■ Goal of the exercise:
Return every line of the listing below verbatim, in its original order, with nothing altered, added, or omitted.
*** Opening of Data shown ***
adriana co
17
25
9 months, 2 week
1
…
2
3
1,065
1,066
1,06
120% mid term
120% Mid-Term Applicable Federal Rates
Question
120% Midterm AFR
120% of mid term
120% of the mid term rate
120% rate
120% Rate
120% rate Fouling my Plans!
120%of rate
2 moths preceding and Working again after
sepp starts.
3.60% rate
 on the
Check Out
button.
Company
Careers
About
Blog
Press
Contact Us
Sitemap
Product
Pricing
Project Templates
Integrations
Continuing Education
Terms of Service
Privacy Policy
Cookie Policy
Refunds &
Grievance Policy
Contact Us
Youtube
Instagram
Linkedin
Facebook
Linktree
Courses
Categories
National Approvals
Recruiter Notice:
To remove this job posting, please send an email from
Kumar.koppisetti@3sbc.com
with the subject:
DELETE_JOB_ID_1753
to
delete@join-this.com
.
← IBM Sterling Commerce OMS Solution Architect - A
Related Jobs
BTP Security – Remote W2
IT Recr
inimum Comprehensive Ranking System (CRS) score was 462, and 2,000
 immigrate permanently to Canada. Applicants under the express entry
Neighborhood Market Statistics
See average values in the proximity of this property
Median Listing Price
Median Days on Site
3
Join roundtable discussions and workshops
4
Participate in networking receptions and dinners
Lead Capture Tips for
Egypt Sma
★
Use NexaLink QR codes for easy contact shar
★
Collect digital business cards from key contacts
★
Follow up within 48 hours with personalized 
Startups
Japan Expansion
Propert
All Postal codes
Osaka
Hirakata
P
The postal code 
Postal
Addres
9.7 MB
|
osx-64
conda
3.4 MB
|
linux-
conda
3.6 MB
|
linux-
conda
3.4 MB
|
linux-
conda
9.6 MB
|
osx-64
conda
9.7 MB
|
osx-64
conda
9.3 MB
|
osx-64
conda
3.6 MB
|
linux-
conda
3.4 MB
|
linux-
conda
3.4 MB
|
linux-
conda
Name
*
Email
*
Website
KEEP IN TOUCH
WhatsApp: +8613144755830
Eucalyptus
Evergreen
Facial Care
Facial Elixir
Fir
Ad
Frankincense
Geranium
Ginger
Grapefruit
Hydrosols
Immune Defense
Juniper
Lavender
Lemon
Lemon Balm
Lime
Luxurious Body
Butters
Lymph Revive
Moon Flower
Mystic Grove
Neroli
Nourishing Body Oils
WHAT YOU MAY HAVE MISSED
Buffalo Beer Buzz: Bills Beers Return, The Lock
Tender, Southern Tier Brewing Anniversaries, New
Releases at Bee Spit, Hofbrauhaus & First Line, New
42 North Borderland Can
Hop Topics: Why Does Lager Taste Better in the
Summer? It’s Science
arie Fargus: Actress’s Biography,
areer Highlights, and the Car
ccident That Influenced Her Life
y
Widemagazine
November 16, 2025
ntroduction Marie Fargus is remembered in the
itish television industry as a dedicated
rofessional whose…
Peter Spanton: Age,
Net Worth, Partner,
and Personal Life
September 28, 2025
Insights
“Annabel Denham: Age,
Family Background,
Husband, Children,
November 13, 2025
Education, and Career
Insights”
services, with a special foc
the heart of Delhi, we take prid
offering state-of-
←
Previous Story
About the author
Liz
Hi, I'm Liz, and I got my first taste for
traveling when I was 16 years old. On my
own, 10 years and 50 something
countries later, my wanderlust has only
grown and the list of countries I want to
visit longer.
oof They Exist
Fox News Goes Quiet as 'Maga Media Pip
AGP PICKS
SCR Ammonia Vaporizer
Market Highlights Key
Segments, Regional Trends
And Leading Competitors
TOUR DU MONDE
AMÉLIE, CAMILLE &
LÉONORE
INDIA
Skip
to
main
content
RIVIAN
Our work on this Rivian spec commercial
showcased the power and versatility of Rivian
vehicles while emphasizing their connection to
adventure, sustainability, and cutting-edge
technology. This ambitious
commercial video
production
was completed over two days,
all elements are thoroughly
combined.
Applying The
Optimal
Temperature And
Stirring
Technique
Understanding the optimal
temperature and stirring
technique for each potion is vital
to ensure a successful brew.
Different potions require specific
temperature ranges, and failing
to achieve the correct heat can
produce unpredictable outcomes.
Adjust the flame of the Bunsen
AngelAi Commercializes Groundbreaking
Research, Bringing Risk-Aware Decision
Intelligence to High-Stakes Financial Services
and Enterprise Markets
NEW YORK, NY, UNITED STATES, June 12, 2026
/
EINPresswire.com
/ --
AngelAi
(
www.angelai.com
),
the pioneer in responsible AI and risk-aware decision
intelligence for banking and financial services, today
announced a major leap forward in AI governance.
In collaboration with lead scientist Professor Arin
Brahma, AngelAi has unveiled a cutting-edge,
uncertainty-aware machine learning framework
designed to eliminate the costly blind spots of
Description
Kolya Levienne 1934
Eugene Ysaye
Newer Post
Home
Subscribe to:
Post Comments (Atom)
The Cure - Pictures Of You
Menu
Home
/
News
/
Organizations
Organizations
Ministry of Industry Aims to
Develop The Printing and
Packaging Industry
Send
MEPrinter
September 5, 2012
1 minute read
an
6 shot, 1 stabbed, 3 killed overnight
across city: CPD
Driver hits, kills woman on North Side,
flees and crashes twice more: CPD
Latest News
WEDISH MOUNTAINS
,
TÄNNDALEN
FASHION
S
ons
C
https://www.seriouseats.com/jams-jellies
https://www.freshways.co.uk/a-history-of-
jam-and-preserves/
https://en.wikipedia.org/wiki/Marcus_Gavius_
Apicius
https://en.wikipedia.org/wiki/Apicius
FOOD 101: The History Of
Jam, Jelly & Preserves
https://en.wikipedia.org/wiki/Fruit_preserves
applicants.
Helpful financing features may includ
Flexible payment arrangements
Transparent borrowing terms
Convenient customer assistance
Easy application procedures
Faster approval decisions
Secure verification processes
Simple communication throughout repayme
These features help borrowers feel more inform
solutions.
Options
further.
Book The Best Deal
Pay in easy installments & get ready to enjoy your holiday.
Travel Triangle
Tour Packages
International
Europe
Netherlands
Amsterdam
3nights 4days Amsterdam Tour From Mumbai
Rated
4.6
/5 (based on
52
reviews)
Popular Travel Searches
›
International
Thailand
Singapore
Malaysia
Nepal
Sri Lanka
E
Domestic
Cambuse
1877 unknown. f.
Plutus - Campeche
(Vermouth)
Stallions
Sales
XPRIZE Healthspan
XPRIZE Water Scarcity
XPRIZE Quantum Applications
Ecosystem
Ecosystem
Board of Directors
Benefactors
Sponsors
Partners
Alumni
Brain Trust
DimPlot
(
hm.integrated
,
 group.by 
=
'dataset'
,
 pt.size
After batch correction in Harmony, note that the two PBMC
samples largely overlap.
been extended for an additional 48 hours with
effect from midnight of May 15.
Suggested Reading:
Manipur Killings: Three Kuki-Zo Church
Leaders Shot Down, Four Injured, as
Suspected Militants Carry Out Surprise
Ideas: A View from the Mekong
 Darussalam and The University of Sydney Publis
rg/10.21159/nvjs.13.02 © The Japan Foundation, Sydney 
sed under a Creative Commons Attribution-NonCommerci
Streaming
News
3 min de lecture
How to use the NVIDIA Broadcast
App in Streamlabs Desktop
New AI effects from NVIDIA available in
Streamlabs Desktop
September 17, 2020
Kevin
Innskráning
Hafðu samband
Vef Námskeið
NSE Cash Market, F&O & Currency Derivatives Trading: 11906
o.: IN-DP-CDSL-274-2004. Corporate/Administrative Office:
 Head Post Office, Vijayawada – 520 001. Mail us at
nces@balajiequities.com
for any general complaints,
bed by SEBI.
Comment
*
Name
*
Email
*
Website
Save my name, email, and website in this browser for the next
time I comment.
*** Close of Data shown ***
■ Exercise solution:
adriana co
17
25
9 months, 2 week
1
…
2
3
1,065
1,066
1,06
120% mid term
120% Mid-Term Applicable Federal Rates
Question
120% Midterm AFR
120% of mid term
120% of the mid term rate
120% rate
120% Rate
120% rate Fouling my Plans!
120%of rate
2 moths preceding and Working again after
sepp starts.
3.60% rate
 on the
Check Out
button.
Company
Careers
About
Blog
Press
Contact Us
Sitemap
Product
Pricing
Project Templates
Integrations
Continuing Education
Terms of Service
Privacy Policy
Cookie Policy
Refunds &
Grievance Policy
Contact Us
Youtube
Instagram
Linkedin
Facebook
Linktree
Courses
Categories
National Approvals
Recruiter Notice:
To remove this job posting, please send an email from
Kumar.koppisetti@3sbc.com
with the subject:
DELETE_JOB_ID_1753
to
delete@join-this.com
.
← IBM Sterling Commerce OMS Solution Architect - A
Related Jobs
BTP Security – Remote W2
IT Recr
inimum Comprehensive Ranking System (CRS) score was 462, and 2,000
 immigrate permanently to Canada. Applicants under the express entry
Neighborhood Market Statistics
See average values in the proximity of this property
Median Listing Price
Median Days on Site
3
Join roundtable discussions and workshops
4
Participate in networking receptions and dinners
Lead Capture Tips for
Egypt Sma
★
Use NexaLink QR codes for easy contact shar
★
Collect digital business cards from key contacts
★
Follow up within 48 hours with personalized 
Startups
Japan Expansion
Propert
All Postal codes
Osaka
Hirakata
P
The postal code 
Postal
Addres
9.7 MB
|
osx-64
conda
3.4 MB
|
linux-
conda
3.6 MB
|
linux-
conda
3.4 MB
|
linux-
conda
9.6 MB
|
osx-64
conda
9.7 MB
|
osx-64
conda
9.3 MB
|
osx-64
conda
3.6 MB
|
linux-
conda
3.4 MB
|
linux-
conda
3.4 MB
|
linux-
conda
Name
*
Email
*
Website
KEEP IN TOUCH
WhatsApp: +8613144755830
Eucalyptus
Evergreen
Facial Care
Facial Elixir
Fir
Ad
Frankincense
Geranium
Ginger
Grapefruit
Hydrosols
Immune Defense
Juniper
Lavender
Lemon
Lemon Balm
Lime
Luxurious Body
Butters
Lymph Revive
Moon Flower
Mystic Grove
Neroli
Nourishing Body Oils
WHAT YOU MAY HAVE MISSED
Buffalo Beer Buzz: Bills Beers Return, The Lock
Tender, Southern Tier Brewing Anniversaries, New
Releases at Bee Spit, Hofbrauhaus & First Line, New
42 North Borderland Can
Hop Topics: Why Does Lager Taste Better in the
Summer? It’s Science
arie Fargus: Actress’s Biography,
areer Highlights, and the Car
ccident That Influenced Her Life
y
Widemagazine
November 16, 2025
ntroduction Marie Fargus is remembered in the
itish television industry as a dedicated
rofessional whose…
Peter Spanton: Age,
Net Worth, Partner,
and Personal Life
September 28, 2025
Insights
“Annabel Denham: Age,
Family Background,
Husband, Children,
November 13, 2025
Education, and Career
Insights”
services, with a special foc
the heart of Delhi, we take prid
offering state-of-
←
Previous Story
About the author
Liz
Hi, I'm Liz, and I got my first taste for
traveling when I was 16 years old. On my
own, 10 years and 50 something
countries later, my wanderlust has only
grown and the list of countries I want to
visit longer.
oof They Exist
Fox News Goes Quiet as 'Maga Media Pip
AGP PICKS
SCR Ammonia Vaporizer
Market Highlights Key
Segments, Regional Trends
And Leading Competitors
TOUR DU MONDE
AMÉLIE, CAMILLE &
LÉONORE
INDIA
Skip
to
main
content
RIVIAN
Our work on this Rivian spec commercial
showcased the power and versatility of Rivian
vehicles while emphasizing their connection to
adventure, sustainability, and cutting-edge
technology. This ambitious
commercial video
production
was completed over two days,
all elements are thoroughly
combined.
Applying The
Optimal
Temperature And
Stirring
Technique
Understanding the optimal
temperature and stirring
technique for each potion is vital
to ensure a successful brew.
Different potions require specific
temperature ranges, and failing
to achieve the correct heat can
produce unpredictable outcomes.
Adjust the flame of the Bunsen
AngelAi Commercializes Groundbreaking
Research, Bringing Risk-Aware Decision
Intelligence to High-Stakes Financial Services
and Enterprise Markets
NEW YORK, NY, UNITED STATES, June 12, 2026
/
EINPresswire.com
/ --
AngelAi
(
www.angelai.com
),
the pioneer in responsible AI and risk-aware decision
intelligence for banking and financial services, today
announced a major leap forward in AI governance.
In collaboration with lead scientist Professor Arin
Brahma, AngelAi has unveiled a cutting-edge,
uncertainty-aware machine learning framework
designed to eliminate the costly blind spots of
Description
Kolya Levienne 1934
Eugene Ysaye
Newer Post
Home
Subscribe to:
Post Comments (Atom)
The Cure - Pictures Of You
Menu
Home
/
News
/
Organizations
Organizations
Ministry of Industry Aims to
Develop The Printing and
Packaging Industry
Send
MEPrinter
September 5, 2012
1 minute read
an
6 shot, 1 stabbed, 3 killed overnight
across city: CPD
Driver hits, kills woman on North Side,
flees and crashes twice more: CPD
Latest News
WEDISH MOUNTAINS
,
TÄNNDALEN
FASHION
S
ons
C
https://www.seriouseats.com/jams-jellies
https://www.freshways.co.uk/a-history-of-
jam-and-preserves/
https://en.wikipedia.org/wiki/Marcus_Gavius_
Apicius
https://en.wikipedia.org/wiki/Apicius
FOOD 101: The History Of
Jam, Jelly & Preserves
https://en.wikipedia.org/wiki/Fruit_preserves
applicants.
Helpful financing features may includ
Flexible payment arrangements
Transparent borrowing terms
Convenient customer assistance
Easy application procedures
Faster approval decisions
Secure verification processes
Simple communication throughout repayme
These features help borrowers feel more inform
solutions.
Options
further.
Book The Best Deal
Pay in easy installments & get ready to enjoy your holiday.
Travel Triangle
Tour Packages
International
Europe
Netherlands
Amsterdam
3nights 4days Amsterdam Tour From Mumbai
Rated
4.6
/5 (based on
52
reviews)
Popular Travel Searches
›
International
Thailand
Singapore
Malaysia
Nepal
Sri Lanka
E
Domestic
Cambuse
1877 unknown. f.
Plutus - Campeche
(Vermouth)
Stallions
Sales
XPRIZE Healthspan
XPRIZE Water Scarcity
XPRIZE Quantum Applications
Ecosystem
Ecosystem
Board of Directors
Benefactors
Sponsors
Partners
Alumni
Brain Trust
DimPlot
(
hm.integrated
,
 group.by 
=
'dataset'
,
 pt.size
After batch correction in Harmony, note that the two PBMC
samples largely overlap.
been extended for an additional 48 hours with
effect from midnight of May 15.
Suggested Reading:
Manipur Killings: Three Kuki-Zo Church
Leaders Shot Down, Four Injured, as
Suspected Militants Carry Out Surprise
Ideas: A View from the Mekong
 Darussalam and The University of Sydney Publis
rg/10.21159/nvjs.13.02 © The Japan Foundation, Sydney 
sed under a Creative Commons Attribution-NonCommerci
Streaming
News
3 min de lecture
How to use the NVIDIA Broadcast
App in Streamlabs Desktop
New AI effects from NVIDIA available in
Streamlabs Desktop
September 17, 2020
Kevin
Innskráning
Hafðu samband
Vef Námskeið
NSE Cash Market, F&O & Currency Derivatives Trading: 11906
o.: IN-DP-CDSL-274-2004. Corporate/Administrative Office:
 Head Post Office, Vijayawada – 520 001. Mail us at
nces@balajiequities.com
for any general complaints,
bed by SEBI.
Comment
*
Name
*
Email
*
Website
Save my name, email, and website in this browser for the next
time I comment.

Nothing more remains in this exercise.